Rapid advances in AI, especially in convolutional neural networks (CNN), are quickly changing radiology and pathology image analysis. For example, a CNN trained with a large number of clinical images of skin cancers at Stanford was able to distinguish malignant from benign lesions, with a performance on par with board-certified dermatologists. A NYU study also showed that a CNN trained on whole-slide histology images obtained from The Cancer Genome Atlas (TCGA) could not only classify them into different subtypes of lung cancer, but also predict the commonly mutated genes in lung cancer with accuracies comparable to that of pathologists.
New image biomarkers, in the forms of algorithmic predictive CNN or other machine learning models, will likely gain acceptance in the near future and represent a new category of clinical endpoints in clinical trial design.
Challenges and Future Outlook
Amid the overly optimistic outlook of AI, it’s important to be aware of the various challenges. The most fundamental challenge, I believe, is still the lack of data. It is paradoxical that while we may be drowning in waves of big data, useful data—properly labeled and high quality data—can still be a rare commodity.
Take genomic data for example. While the number of measurements per sample is huge in a whole genome sequencing experiment (over 20,000 genes or 3 billion base pairs), the number of samples in a typical study is rather small, in the range between a single digit and a few hundred. The labels (e.g., response vs resistance) are not always clear cut, and often unbalanced in numbers, making it difficult for machine to learn the patterns. On top of that, raw genomic sequences alone may or may not be the right features to predict drug response.
Therefore to fully realize the power of AI, it is important for both pharma and academia to invest in research at the intersection of AI and biomedicine. It is also imperative to systematically generate high quality, properly labeled data.
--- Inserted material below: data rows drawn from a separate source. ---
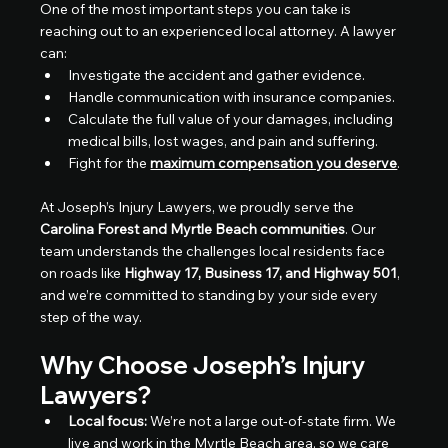
One of the most important steps you can take is 
reaching out to an experienced local attorney. A lawyer 
can:
Investigate the accident and gather evidence.
Handle communication with insurance companies.
Calculate the full value of your damages, including 
medical bills, lost wages, and pain and suffering.
Fight for the 
maximum compensation you deserve
.
At Joseph’s Injury Lawyers, we proudly serve the 
Carolina Forest and Myrtle Beach communities
. Our 
team understands the challenges local residents face 
on roads like 
Highway 17, Business 17, and Highway 501
, 
and we’re committed to standing by your side every 
step of the way.
Why Choose Joseph’s Injury 
Lawyers?
Local focus:
 We’re not a large out-of-state firm. We 
live and work in the Myrtle Beach area, so we care 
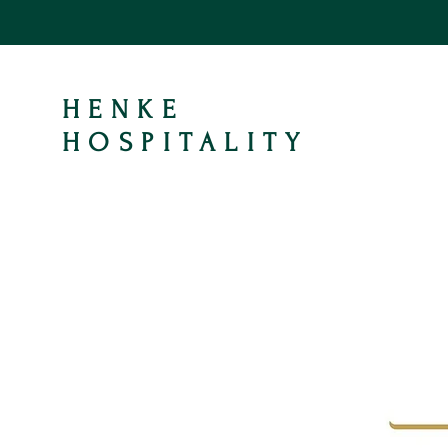
HENKE
HOSPITALITY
Pharma needs to treat data not only as the supporting evidences on the road to drug approval, but as valuable assets in its own rights, and implement strategies to systematically collect properly labeled data guided by a vision of an AI-powered drug discovery and development process.
The good news is that the industry is already moving in this direction. As with any new technology, there may be multiple hype cycles ahead. We will likely see both quick wins in some areas and incremental improvements in others. But a data-driven, AI-powered drug discovery and development approach will bear fruit and eventually benefit many patients.